Source data
================

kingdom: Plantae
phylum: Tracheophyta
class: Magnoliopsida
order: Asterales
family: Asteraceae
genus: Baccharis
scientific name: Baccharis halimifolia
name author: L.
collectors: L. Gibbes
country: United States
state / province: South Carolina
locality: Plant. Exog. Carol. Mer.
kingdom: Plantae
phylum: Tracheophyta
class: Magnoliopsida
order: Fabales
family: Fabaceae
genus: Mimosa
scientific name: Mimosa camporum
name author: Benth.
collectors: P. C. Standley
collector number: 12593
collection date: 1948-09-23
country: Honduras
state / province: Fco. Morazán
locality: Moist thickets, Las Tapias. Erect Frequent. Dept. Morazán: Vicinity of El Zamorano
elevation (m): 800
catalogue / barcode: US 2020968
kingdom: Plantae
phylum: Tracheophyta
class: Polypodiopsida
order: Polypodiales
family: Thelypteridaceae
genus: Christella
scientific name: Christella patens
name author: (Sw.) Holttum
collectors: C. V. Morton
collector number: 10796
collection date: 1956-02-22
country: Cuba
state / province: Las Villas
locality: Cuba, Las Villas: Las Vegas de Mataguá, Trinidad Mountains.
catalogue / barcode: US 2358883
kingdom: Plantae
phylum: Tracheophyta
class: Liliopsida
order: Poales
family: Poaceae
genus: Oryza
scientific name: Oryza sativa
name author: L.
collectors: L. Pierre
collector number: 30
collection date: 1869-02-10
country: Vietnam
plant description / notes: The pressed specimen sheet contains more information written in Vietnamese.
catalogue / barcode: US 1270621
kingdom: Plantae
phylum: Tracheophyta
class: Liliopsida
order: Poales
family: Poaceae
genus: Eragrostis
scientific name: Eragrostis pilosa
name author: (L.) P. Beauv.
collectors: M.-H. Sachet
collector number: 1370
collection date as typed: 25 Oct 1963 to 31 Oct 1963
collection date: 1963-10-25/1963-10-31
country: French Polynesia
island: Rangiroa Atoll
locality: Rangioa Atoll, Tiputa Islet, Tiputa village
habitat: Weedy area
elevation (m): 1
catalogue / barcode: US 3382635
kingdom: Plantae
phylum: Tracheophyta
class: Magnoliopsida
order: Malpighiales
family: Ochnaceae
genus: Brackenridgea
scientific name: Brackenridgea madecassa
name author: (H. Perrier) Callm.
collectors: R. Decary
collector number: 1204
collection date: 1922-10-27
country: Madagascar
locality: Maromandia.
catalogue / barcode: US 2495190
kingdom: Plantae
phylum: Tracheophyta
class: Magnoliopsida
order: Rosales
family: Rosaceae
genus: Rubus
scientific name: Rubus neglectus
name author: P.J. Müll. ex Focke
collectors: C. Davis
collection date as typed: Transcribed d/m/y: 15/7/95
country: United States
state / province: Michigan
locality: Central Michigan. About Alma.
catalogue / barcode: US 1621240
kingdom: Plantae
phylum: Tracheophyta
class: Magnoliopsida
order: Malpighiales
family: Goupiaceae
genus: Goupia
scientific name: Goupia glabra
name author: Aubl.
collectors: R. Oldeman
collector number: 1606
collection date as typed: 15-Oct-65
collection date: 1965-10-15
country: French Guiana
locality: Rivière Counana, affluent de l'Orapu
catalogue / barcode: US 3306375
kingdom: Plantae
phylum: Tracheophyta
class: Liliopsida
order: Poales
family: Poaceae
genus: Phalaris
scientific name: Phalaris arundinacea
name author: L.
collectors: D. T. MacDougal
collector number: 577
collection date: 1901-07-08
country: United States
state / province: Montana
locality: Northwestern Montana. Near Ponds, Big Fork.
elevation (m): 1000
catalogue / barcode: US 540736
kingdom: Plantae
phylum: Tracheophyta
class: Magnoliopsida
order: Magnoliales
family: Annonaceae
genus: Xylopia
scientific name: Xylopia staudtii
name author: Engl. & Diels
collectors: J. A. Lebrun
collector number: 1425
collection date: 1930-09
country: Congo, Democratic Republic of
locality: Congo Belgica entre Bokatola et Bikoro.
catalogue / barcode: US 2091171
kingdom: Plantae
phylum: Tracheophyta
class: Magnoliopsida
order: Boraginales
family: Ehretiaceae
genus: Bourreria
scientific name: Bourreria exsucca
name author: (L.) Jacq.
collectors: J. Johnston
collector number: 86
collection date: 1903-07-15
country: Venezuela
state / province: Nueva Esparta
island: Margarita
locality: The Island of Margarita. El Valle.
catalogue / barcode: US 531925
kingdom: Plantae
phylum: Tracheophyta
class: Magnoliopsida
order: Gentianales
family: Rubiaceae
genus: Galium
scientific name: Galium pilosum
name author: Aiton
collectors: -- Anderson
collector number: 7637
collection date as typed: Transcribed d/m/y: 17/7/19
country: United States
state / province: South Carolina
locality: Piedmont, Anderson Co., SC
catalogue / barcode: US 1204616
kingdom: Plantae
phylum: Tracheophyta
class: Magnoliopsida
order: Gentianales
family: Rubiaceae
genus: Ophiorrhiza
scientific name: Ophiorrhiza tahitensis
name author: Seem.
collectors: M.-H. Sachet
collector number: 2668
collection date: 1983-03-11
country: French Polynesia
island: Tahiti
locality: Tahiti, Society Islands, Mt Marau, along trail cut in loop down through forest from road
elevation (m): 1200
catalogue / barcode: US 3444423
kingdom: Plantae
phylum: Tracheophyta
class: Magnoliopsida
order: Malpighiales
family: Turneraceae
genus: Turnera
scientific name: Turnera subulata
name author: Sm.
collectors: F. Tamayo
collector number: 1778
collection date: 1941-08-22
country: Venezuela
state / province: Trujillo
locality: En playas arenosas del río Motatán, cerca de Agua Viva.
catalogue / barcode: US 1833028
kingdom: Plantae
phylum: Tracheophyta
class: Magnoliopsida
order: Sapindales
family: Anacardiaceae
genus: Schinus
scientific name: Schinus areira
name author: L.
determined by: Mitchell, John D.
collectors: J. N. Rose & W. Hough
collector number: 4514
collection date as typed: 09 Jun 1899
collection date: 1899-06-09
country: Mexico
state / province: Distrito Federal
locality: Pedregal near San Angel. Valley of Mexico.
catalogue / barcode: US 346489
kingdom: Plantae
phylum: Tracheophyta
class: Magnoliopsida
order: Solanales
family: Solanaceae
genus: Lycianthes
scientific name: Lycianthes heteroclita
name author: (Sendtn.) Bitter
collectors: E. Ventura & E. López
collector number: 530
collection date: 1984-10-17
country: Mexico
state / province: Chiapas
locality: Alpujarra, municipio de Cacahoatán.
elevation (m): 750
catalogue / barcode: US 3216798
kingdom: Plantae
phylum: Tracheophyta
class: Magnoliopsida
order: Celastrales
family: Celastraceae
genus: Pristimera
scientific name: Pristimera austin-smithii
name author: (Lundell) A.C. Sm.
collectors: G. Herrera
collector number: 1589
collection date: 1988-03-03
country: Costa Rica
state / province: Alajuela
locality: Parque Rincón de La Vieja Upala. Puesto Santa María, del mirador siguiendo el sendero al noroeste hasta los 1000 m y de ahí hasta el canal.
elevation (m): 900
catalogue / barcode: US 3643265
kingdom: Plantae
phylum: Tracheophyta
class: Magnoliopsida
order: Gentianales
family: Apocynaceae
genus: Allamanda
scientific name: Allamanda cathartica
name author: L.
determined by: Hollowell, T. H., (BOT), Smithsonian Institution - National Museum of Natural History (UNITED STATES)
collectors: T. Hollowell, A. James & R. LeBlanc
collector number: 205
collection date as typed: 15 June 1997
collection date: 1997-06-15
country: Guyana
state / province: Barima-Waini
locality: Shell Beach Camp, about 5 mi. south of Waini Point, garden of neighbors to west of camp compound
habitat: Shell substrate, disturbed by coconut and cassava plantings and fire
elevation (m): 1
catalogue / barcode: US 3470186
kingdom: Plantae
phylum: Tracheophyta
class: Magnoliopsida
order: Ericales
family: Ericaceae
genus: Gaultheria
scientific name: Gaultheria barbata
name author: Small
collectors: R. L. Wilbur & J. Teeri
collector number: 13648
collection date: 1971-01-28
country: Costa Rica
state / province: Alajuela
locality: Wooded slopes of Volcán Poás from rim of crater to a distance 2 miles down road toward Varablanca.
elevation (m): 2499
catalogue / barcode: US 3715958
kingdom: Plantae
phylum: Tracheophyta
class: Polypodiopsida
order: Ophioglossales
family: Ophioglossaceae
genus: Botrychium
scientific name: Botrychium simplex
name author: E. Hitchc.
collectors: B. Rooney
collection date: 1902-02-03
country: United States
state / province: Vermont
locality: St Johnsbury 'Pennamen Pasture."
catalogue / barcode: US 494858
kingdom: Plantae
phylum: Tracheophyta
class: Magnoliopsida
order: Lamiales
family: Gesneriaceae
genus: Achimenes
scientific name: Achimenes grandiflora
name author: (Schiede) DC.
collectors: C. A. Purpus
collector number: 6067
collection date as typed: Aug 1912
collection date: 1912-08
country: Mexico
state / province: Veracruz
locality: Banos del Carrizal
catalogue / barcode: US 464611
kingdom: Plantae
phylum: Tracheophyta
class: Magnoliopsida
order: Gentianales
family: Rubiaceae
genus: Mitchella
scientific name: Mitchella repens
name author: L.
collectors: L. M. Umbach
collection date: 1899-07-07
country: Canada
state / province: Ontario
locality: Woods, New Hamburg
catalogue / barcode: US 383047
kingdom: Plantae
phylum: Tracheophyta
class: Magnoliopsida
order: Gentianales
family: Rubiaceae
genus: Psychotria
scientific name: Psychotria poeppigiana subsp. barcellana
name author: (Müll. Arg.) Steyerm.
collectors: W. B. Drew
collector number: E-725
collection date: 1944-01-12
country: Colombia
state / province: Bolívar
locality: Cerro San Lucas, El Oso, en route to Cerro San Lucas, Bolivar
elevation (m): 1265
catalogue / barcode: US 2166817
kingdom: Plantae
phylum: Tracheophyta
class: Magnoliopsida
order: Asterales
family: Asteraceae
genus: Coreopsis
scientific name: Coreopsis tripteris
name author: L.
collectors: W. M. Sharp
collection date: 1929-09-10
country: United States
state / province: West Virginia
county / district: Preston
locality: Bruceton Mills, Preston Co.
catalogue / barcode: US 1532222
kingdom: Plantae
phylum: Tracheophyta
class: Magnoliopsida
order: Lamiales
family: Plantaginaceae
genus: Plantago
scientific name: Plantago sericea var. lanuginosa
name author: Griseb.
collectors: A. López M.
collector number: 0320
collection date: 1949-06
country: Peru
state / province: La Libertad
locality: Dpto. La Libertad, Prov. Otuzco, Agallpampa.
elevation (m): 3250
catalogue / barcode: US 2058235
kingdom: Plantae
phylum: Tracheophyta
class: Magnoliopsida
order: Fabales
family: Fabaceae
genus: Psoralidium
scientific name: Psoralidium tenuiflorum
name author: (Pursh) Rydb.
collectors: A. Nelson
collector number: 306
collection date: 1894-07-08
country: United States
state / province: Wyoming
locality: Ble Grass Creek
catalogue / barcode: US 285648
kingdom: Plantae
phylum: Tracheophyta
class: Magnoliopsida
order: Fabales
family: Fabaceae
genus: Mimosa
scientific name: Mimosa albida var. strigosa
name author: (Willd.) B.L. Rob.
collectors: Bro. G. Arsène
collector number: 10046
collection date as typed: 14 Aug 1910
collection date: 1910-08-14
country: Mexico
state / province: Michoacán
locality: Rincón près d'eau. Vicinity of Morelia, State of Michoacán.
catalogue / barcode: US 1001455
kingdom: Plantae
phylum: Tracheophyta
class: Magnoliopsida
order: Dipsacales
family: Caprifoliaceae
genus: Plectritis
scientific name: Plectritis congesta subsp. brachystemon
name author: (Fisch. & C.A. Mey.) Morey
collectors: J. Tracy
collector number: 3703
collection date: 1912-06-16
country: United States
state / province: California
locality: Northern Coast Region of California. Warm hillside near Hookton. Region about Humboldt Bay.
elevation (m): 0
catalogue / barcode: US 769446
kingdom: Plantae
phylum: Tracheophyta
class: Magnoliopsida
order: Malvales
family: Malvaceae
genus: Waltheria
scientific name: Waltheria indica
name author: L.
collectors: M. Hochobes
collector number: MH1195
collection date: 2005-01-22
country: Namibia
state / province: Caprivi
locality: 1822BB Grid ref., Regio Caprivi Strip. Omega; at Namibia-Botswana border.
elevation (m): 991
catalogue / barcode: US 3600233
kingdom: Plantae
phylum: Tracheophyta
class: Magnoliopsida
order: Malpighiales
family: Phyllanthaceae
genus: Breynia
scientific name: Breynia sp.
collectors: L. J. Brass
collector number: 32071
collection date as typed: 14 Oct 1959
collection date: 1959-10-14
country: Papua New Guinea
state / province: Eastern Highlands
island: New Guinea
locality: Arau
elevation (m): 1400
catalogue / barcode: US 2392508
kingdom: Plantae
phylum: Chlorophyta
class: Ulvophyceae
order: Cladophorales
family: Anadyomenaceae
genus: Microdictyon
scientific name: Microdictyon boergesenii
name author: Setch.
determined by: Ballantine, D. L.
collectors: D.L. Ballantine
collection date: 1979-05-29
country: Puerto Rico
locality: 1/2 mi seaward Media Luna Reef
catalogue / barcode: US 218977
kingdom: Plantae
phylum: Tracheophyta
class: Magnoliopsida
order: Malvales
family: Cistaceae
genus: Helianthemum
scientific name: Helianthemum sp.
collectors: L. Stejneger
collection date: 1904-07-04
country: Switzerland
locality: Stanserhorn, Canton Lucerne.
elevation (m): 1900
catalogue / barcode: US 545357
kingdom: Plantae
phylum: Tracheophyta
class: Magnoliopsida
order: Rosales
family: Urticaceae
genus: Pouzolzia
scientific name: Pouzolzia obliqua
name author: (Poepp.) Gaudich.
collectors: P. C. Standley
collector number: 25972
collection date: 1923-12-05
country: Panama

================

(WRITTEN INSTRUCTION) Pull out every line in the source data that contains the string "typed".

(TASK RESPONSE)
collection date as typed: 25 Oct 1963 to 31 Oct 1963
collection date as typed: Transcribed d/m/y: 15/7/95
collection date as typed: 15-Oct-65
collection date as typed: Transcribed d/m/y: 17/7/19
collection date as typed: 09 Jun 1899
collection date as typed: 15 June 1997
collection date as typed: Aug 1912
collection date as typed: 14 Aug 1910
collection date as typed: 14 Oct 1959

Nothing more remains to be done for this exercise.